In the event there’s a value specified at the target or project level for the setting in question, select it and simply hit backspace or delete to clear the override. The resolved setting should then reflect the value specified in the configuration file.

Removing project and target setting overrides


A few additional settings like which CloudKit container to use aren’t part of the project build settings, but can be found within the entitlements file.

By default Xcode attempts to create and use a container with an id iCloud.$(CFBundleIdentifier). This should work in our case without further modification as one of the local overrides that we have already specified is a different bundle identifier. As such, we will end up with different container IDs that don’t clash.

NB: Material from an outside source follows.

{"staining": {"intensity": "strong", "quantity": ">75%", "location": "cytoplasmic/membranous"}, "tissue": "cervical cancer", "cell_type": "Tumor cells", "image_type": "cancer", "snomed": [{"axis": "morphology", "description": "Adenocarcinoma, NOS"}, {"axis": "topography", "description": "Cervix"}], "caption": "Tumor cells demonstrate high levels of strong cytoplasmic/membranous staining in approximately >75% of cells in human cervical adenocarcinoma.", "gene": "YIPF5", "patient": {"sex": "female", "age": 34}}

However in the event an explicit ID is needed, a custom setting can be added to the configuration file (e.g. CLOUDKIT_CONTAINER_ID) and can then be used in the entitlements file.

// CustomConfig.xcconfig

// ...

CLOUDKIT_CONTAINER_ID = iCloud.$(CFBundleIdentifier)
// LocalConfig.xcconfig

// ...

CLOUDKIT_CONTAINER_ID = iCloud.com.mydomain.myapps.AppName

Entitlements File

Note : Be careful when specifying explicit IDs like the CloudKit container ID and committing it into a shared repository. A different developer working on the same project can accidentally reserve your container ID before you!

What about CocoaPods?

CocoaPods by default will link its own configuration files to your project when used. Specifying our own custom configuration files is still possible, it just requires a few extra steps.

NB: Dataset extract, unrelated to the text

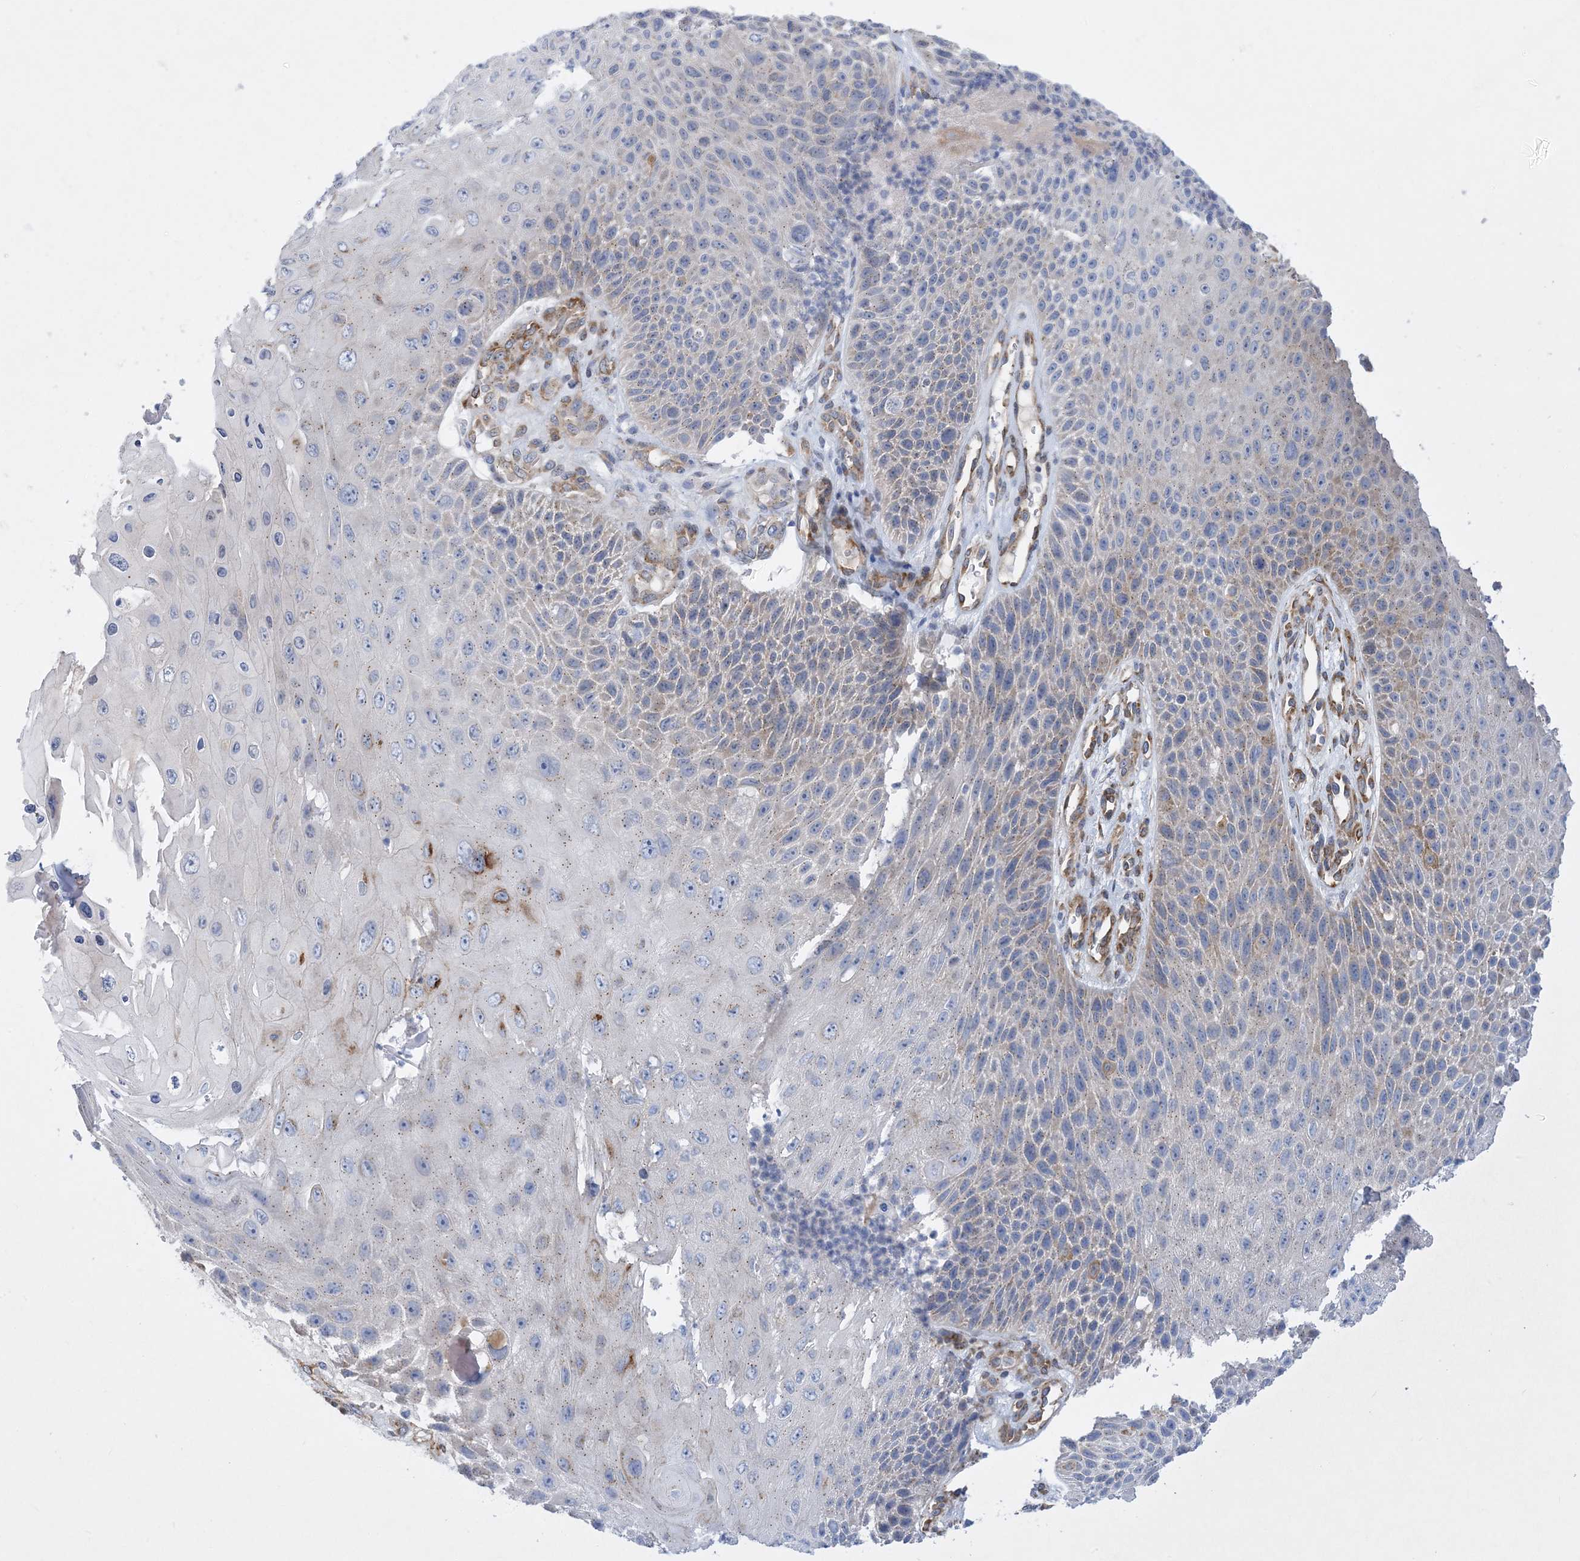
{"staining": {"intensity": "weak", "quantity": "<25%", "location": "cytoplasmic/membranous"}, "tissue": "skin cancer", "cell_type": "Tumor cells", "image_type": "cancer", "snomed": [{"axis": "morphology", "description": "Squamous cell carcinoma, NOS"}, {"axis": "topography", "description": "Skin"}], "caption": "This is a image of immunohistochemistry (IHC) staining of skin cancer (squamous cell carcinoma), which shows no expression in tumor cells.", "gene": "RBMS3", "patient": {"sex": "female", "age": 88}}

We need to ensure we reference the CocoaPods configuration files within our own using #include. A clean way to do so is to create another configuration file that links both, the CocoaPods one as well as our own and linking that to our project.


// Debug.xcconfig
#include "../Pods/Target Support Files/Pods-MyApp/Pods-MyApp.debug.xcconfig"
#include "CustomConfig.xcconfig"

See this useful Guide by Julia Geist for details.


This post only covered a handful of settings, the same technique can however be applied to many other settings that may need to differ locally or even remotely on a build server. Using configuration files in this capacity isn’t a new or revolutionary idea, it’s just another use case worth highlighting!